- **Work required**: Leaving out all images, write out the records that follow exactly.

── Data ──

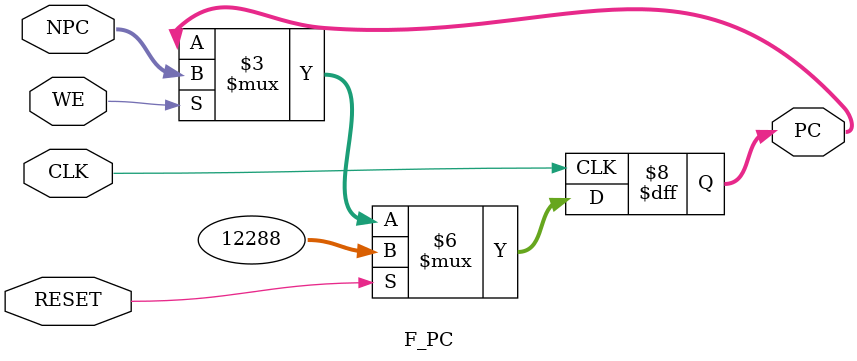
<source format=v>
`timescale 1ns / 1ps
`define oripc 32'h0000_3000
`default_nettype none
module F_PC(
    input wire [31:0] NPC,
    input wire CLK,
    input wire RESET,
	 input wire WE,
    output reg [31:0] PC
    );
	initial begin
		PC = `oripc;
	end
    always @(posedge CLK) begin
        if(RESET) begin
            PC <= `oripc;
        end
        else if(WE) begin
            PC <= NPC;
        end
    end
endmodule

</source>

───

- **Solution**:
<source format=v>
`timescale 1ns / 1ps
`define oripc 32'h0000_3000
`default_nettype none
module F_PC(
    input wire [31:0] NPC,
    input wire CLK,
    input wire RESET,
	 input wire WE,
    output reg [31:0] PC
    );
	initial begin
		PC = `oripc;
	end
    always @(posedge CLK) begin
        if(RESET) begin
            PC <= `oripc;
        end
        else if(WE) begin
            PC <= NPC;
        end
    end
endmodule

</source>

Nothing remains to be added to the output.